● **Kutipan untuk Dibaca**:
- - - -
Pendidikan magister teknik industri ditempuhnya di ITS pada 2004. Welin kemudian meraih gelar magister sains manajemen (MSM) dan magister kenotariatan (MKn) di Universitas Airlangga (Unair). Pria 31 tahun tersebut sengaja mengambil program magister di perguruan tinggi negeri untuk mendapatkan pendidikan yang lebih bermutu.

Pendidikan profesi yang pernah dia dapatkan adalah registered financial planner Indonesia (RFP-I), certified professional in brand development (CPBD), certified professional in product management (CPPM), certified financial planner (CFP), affiliate wealth manager (AffWM), bersertifikat konsultan pajak (BKP), qualified wealth planner (QWP), dan certified professional human resource (CPHR). ”Gelar profesi itu berkaitan dengan manajemen, keuangan, dan perpajakan,” urainya.

Selama menjalani pendidikan tersebut hampir tiap tahun, dia menempuh sampai seratus SKS tiap pekan. Bahkan, dia pernah menempuh 111 SKS dalam satu semester genap pada periode Februari–Agustus 2003. Saat itu Welin menempuh kuliah di lima jurusan S-1 sekaligus. Yakni, teknik industri Ubaya (9 mata kuliah/MK-24 SKS), ekonomi manajemen STIE Urip Sumoharjo (4 MK-11 SKS), administrasi negara UT (10 MK-28 SKS), teknik informatika STTS (9 MK-25 SKS), dan hukum Unair (7 MK-23 SKS).

Welin memperoleh rekor Muri yang kedua atas 111 SKS yang ditempuhnya. Penghargaan tersebut dia dapatkan pada Agustus lalu. Dia menuturkan, setiap hari dirinya mengikuti kuliah mulai pukul 07.00 dan baru selesai pada pukul 22.00. Bahkan, pada Sabtu dan Minggu dia juga mengambil kuliah. Misalnya, jurusan ilmu hukum di Unair yang dia tempuh di kelas ekstensi.

Padatnya jadwal kuliah itu membuat dia pontang-panting dari satu kampus ke kampus lain. Bahkan, dia harus pintar-pintar menyesuaikan jadwal perkuliahan pada satu jurusan agar tidak bertabrakan dengan jadwal kuliah di jurusan lain. ”Saya sediakan buku khusus untuk mencatat jadwal kuliah agar lebih cermat,” tutur pria berkacamata tersebut.

Namun, sepandai-pandainya mengatur jadwal, anak kedua di antara tiga bersaudara itu menemui jadwal yang benar-benar mepet. Saat itu, pada 2003, dia mengambil kuliah di jurusan sastra Inggris UK Petra dan teknik komputer STTS. Di UK Petra ada jam kuliah mulai pukul 13.30–15.30. Pada hari yang sama di STTS dia harus mengikuti kuliah pada pukul 15.00–18.00.
- - - -
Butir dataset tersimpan

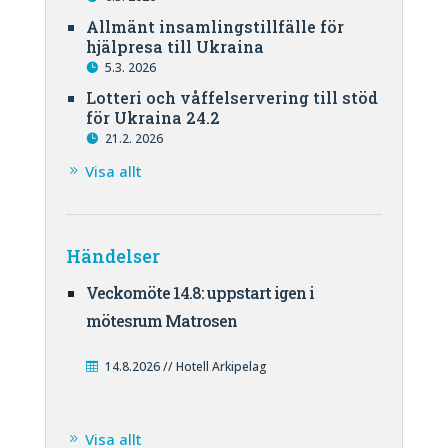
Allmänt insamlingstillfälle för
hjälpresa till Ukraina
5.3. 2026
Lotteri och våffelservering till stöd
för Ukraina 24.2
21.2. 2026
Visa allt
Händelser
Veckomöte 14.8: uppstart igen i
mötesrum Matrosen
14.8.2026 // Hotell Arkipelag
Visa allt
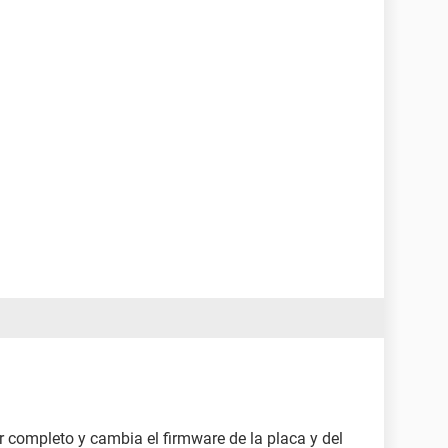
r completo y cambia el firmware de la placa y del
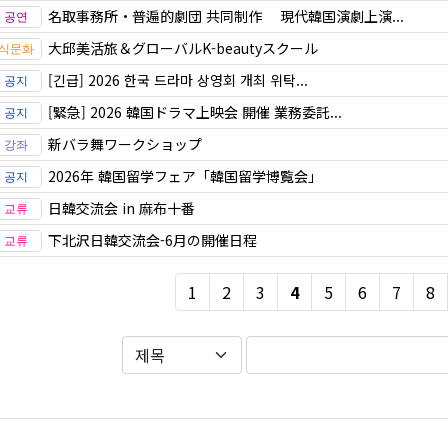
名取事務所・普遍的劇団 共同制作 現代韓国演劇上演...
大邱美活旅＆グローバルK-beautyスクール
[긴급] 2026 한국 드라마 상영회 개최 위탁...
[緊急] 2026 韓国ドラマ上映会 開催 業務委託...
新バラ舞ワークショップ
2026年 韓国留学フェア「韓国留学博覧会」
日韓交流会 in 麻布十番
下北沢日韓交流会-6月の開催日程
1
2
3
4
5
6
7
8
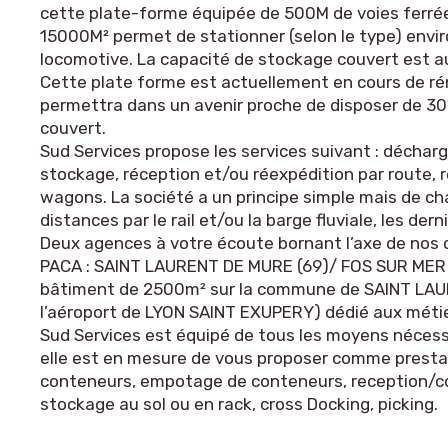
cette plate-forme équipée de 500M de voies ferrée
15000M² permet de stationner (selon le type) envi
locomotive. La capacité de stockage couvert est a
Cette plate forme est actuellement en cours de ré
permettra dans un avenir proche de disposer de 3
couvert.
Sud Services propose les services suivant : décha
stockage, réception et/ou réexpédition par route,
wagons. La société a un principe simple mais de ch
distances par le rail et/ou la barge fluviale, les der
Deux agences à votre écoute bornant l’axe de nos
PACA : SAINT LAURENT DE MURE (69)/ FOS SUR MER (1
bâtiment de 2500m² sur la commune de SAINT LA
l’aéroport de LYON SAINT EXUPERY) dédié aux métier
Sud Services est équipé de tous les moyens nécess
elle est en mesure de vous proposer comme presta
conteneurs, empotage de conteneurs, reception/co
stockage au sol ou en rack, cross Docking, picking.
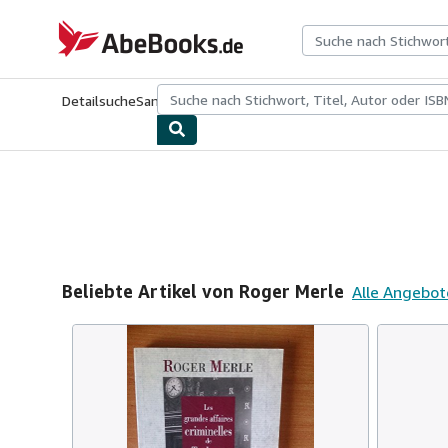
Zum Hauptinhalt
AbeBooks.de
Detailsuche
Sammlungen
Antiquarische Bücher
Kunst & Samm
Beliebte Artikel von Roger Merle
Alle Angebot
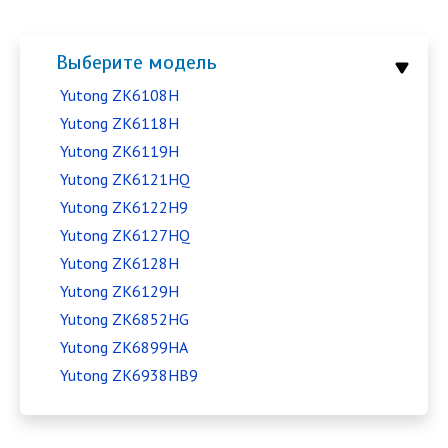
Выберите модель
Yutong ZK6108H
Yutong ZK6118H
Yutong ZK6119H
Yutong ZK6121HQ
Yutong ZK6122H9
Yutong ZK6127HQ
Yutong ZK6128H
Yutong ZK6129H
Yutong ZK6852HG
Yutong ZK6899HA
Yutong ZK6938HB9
- - - -
Bisakah Anda melanjutkan kutipan tentang perjalanan kuliah Welin di atas, dimulai tepat setelah kalimat terakhirnya?

Dengan terpaksa Welin harus izin untuk keluar kelas dari perkuliahan UK Petra pada pukul 15.00. Dia pun memacu kendaraannya dari Jalan Siwalankerto untuk segera mengikuti kuliah di STTS, Jalan Ngagel Jaya Tengah. Dia baru bisa masuk ke dalam kelas itu pukul 15.35. Karena batas toleransi keterlambatan hanya 30 menit, dia tidak diperkenankan masuk ruang kuliah. ”Selama satu semester itu saya terlambat empat kali. Untung, masih batas toleransi,” tuturnya.

Lantaran kuliah di beberapa tempat yang berbeda, Welin beberapa kali bertemu dengan dosen yang sama. Dosen tersebut memang mengajar di dua kampus berbeda. ”Dosen itu jadi ingat terus sama saya,” ceritanya lantas tertawa.

Anak pasangan Onny Kusuma-Sisilia Chandra tersebut telah menuntaskan semua pendidikan yang dia tempuh. Terakhir, dia baru saja menyelesaikan kuliah di jurusan teknik informatika STTS pada 2012. Itu pendidikan paling lama yang dia tempuh, yakni sepuluh tahun. Dia menuturkan, cukup sulit lulus dari STTS karena harus bisa membuat aplikasi yang bagus dan teruji. ”Saya memang tidak mau main-main dengan tugas akhir saya. Harus bagus,” tegasnya.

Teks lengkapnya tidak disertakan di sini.